------ Supplied information ------

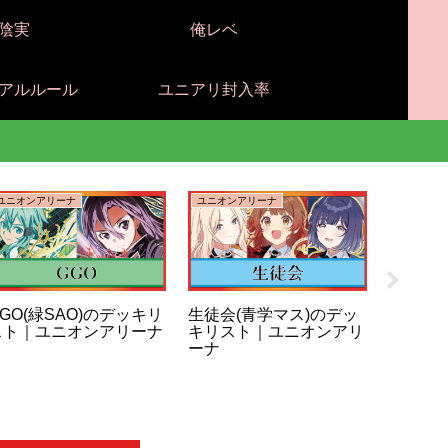
陰実
俺レベ
アルルール
ユニアリ封入率
ユニオンアリーナ
ユニオンアリーナ
ユニオンア
GO(緑SAO)のデッキリ
生徒会(青学マス)のデッ
咲季＆
スト｜ユニオンアリーナ
キリスト｜ユニオンアリ
学マス
ーナ
｜ユニ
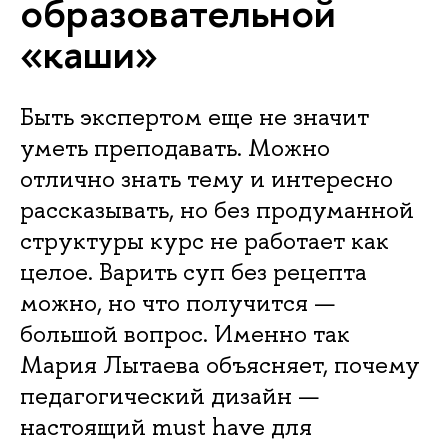
образовательной
«каши»
Быть экспертом еще не значит
уметь преподавать. Можно
отлично знать тему и интересно
рассказывать, но без продуманной
структуры курс не работает как
целое. Варить суп без рецепта
можно, но что получится —
большой вопрос. Именно так
Мария Лытаева объясняет, почему
педагогический дизайн —
настоящий must have для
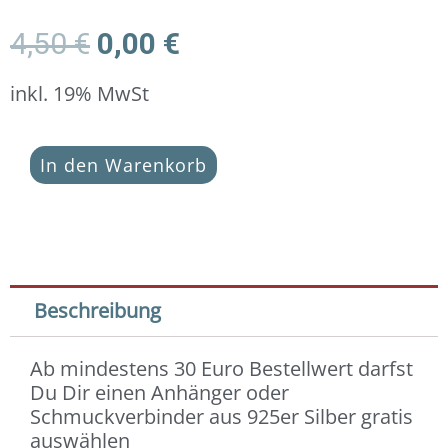
Ursprünglicher
Aktueller
4,50
€
0,00
€
Preis
Preis
war:
ist:
inkl. 19% MwSt
4,50 €
0,00 €.
Dankeschön-
In den Warenkorb
Geschenk
(ab
30
Euro
Bestellwert)
-
Beschreibung
Anhänger
Stern
Ab mindestens 30 Euro Bestellwert darfst
(9
Du Dir einen Anhänger oder
mm)
Schmuckverbinder aus 925er Silber gratis
925
auswählen
Silber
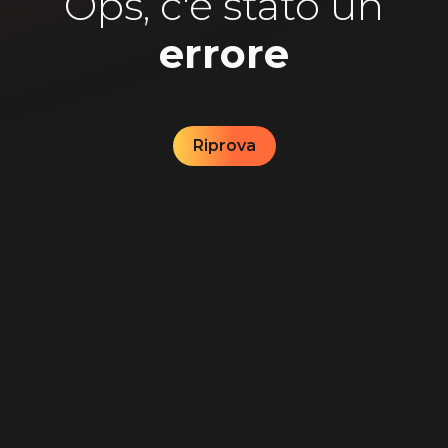
Ops, c'è stato un
errore
Riprova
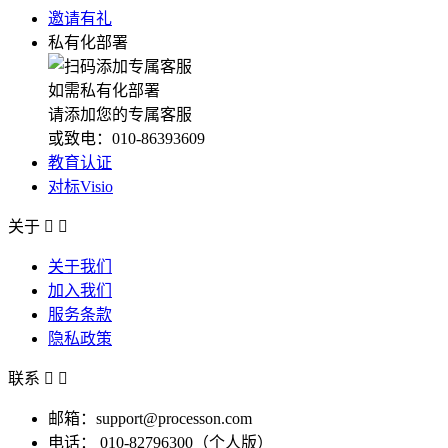
邀请有礼
私有化部署
如需私有化部署
请添加您的专属客服
或致电：010-86393609
教育认证
对标Visio
关于


关于我们
加入我们
服务条款
隐私政策
联系


邮箱：support@processon.com
电话：
010-82796300（个人版）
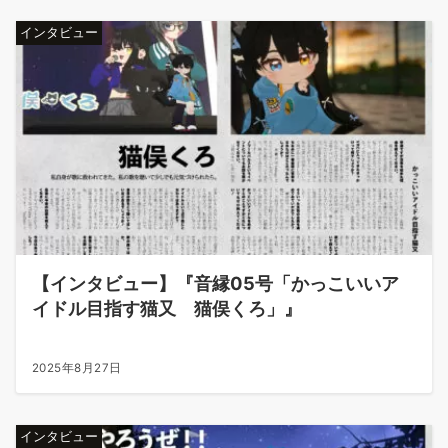
インタビュー
【インタビュー】『音縁05号「かっこいいア
イドル目指す猫又 猫俣くろ」』
2025年8月27日
インタビュー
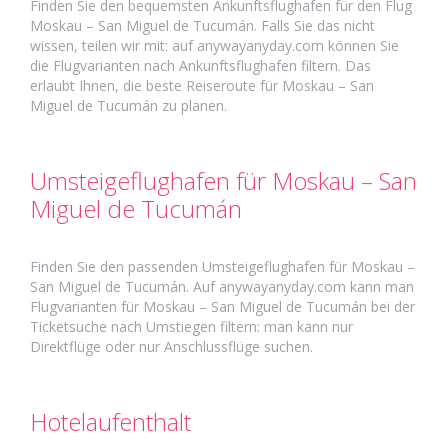
Finden Sie den bequemsten Ankunftsflughafen für den Flug
Moskau – San Miguel de Tucumán. Falls Sie das nicht
wissen, teilen wir mit: auf anywayanyday.com können Sie
die Flugvarianten nach Ankunftsflughafen filtern. Das
erlaubt Ihnen, die beste Reiseroute für Moskau – San
Miguel de Tucumán zu planen.
Umsteigeflughafen für Moskau – San
Miguel de Tucumán
Finden Sie den passenden Umsteigeflughafen für Moskau –
San Miguel de Tucumán. Auf anywayanyday.com kann man
Flugvarianten für Moskau – San Miguel de Tucumán bei der
Ticketsuche nach Umstiegen filtern: man kann nur
Direktflüge oder nur Anschlussflüge suchen.
Hotelaufenthalt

------

■ Instructions for the task: Copy out the entries verbatim and leave the images out.

■ Completed exercise:
陰実
俺レベ
アルルール
ユニアリ封入率
ユニオンアリーナ
ユニオンアリーナ
ユニオンア
GO(緑SAO)のデッキリ
生徒会(青学マス)のデッ
咲季＆
スト｜ユニオンアリーナ
キリスト｜ユニオンアリ
学マス
ーナ
｜ユニ
образовательной
«каши»
Быть экспертом еще не значит
уметь преподавать. Можно
отлично знать тему и интересно
рассказывать, но без продуманной
структуры курс не работает как
целое. Варить суп без рецепта
можно, но что получится —
большой вопрос. Именно так
Мария Лытаева объясняет, почему
педагогический дизайн —
настоящий must have для
Ursprünglicher
Aktueller
4,50
€
0,00
€
Preis
Preis
war:
ist:
inkl. 19% MwSt
4,50 €
0,00 €.
Dankeschön-
In den Warenkorb
Geschenk
(ab
30
Euro
Bestellwert)
-
Beschreibung
Anhänger
Stern
Ab mindestens 30 Euro Bestellwert darfst
(9
Du Dir einen Anhänger oder
mm)
Schmuckverbinder aus 925er Silber gratis
925
auswählen
Silber
Ops, c'è stato un
errore
Riprova
邀请有礼
私有化部署
如需私有化部署
请添加您的专属客服
或致电：010-86393609
教育认证
对标Visio
关于


关于我们
加入我们
服务条款
隐私政策
联系


邮箱：support@processon.com
电话：
010-82796300（个人版）
インタビュー
【インタビュー】『音縁05号「かっこいいア
イドル目指す猫又 猫俣くろ」』
2025年8月27日
インタビュー
Finden Sie den bequemsten Ankunftsflughafen für den Flug
Moskau – San Miguel de Tucumán. Falls Sie das nicht
wissen, teilen wir mit: auf anywayanyday.com können Sie
die Flugvarianten nach Ankunftsflughafen filtern. Das
erlaubt Ihnen, die beste Reiseroute für Moskau – San
Miguel de Tucumán zu planen.
Umsteigeflughafen für Moskau – San
Miguel de Tucumán
Finden Sie den passenden Umsteigeflughafen für Moskau –
San Miguel de Tucumán. Auf anywayanyday.com kann man
Flugvarianten für Moskau – San Miguel de Tucumán bei der
Ticketsuche nach Umstiegen filtern: man kann nur
Direktflüge oder nur Anschlussflüge suchen.
Hotelaufenthalt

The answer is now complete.